When you call your script pass the arguments within quotes.

Example script:

#!/bin/bash
for arg in "$@"; do
 echo "arg: $1";
 shift;
done

When you call it with:

./program "parameter with multiple words" parameter2 parameter3 "another parameter"

The output should be:

arg: parameter with multiple words
arg: parameter2
arg: parameter3
arg: another parameter

Comments

1

Have a look on http://tldp.org/LDP/Bash-Beginners-Guide/html/sect_03_04.html .

The problem is that the expansion of variables is done before of the command line parameters hence your behavior.

You might work it arround with setting IFS to something weird as

IFS='###' V='foo bar baz'; ./program $V 

1 Comment

Thanks for the link and explanation. Looking at that guide, it looks like I'll never get to like bash.
0

The problem seems to be inside the "program"

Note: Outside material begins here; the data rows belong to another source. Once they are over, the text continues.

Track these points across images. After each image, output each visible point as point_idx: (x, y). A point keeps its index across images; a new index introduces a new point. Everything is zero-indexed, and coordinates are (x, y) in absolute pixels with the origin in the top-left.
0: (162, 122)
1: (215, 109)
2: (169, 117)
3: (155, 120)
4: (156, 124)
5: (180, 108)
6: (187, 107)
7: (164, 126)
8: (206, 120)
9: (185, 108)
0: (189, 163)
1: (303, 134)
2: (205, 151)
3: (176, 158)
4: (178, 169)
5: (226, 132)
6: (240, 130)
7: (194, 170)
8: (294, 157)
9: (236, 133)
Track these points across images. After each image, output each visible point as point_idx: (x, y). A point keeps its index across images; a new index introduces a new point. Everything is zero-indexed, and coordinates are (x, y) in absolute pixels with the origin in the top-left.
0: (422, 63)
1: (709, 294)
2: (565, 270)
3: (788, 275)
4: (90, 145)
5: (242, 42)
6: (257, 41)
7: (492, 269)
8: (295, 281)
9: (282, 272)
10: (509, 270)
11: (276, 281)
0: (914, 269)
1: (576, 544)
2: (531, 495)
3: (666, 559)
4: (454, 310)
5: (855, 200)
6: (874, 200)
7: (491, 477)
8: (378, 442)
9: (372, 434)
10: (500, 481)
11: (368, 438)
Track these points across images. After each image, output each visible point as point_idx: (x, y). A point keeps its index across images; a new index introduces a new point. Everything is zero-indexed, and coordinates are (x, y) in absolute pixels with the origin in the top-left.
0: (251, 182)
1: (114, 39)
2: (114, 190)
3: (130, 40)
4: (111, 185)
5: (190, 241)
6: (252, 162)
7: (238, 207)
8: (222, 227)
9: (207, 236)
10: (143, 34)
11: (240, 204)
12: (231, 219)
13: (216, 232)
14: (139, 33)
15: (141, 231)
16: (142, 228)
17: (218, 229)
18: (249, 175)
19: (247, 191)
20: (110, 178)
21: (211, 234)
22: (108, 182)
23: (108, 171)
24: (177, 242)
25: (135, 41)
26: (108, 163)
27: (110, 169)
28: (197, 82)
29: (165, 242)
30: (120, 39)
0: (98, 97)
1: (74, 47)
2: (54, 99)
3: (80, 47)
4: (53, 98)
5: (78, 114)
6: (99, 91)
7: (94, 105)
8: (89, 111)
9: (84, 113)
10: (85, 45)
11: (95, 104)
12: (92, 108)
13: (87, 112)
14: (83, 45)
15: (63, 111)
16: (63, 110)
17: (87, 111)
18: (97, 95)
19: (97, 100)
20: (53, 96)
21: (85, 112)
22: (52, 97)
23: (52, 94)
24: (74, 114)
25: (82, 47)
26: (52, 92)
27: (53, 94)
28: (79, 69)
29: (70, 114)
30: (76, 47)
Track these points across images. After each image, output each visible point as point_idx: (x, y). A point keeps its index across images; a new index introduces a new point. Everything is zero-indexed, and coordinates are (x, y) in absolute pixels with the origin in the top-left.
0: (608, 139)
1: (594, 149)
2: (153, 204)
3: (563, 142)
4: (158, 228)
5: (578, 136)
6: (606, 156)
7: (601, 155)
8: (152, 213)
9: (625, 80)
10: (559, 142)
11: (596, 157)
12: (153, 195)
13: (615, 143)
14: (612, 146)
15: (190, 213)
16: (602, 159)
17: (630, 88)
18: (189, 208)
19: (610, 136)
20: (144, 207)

variable="Hello World"    # quotes are needed because of the space
./program "$variable"     # here quotes again

and inside the program

echo "program received $# arguments:" 
i=1
for arg in "$@"      # again quotes needed
do echo "arg $((i=i+1)): '$arg'"    # and again
done

1 Comment

Great! What can you do if the variable contains spaces and double quotes?
0

This is almost certainly a problem in the way you are reading the variable in your program.
For instance suppose this is your script (just one line for testing):

echo "$1"

Let's call it echo.sh. If you run echo.sh "test best", you will get test best.

But if your program says

echo $1

you might get behaviour like what you're seeing.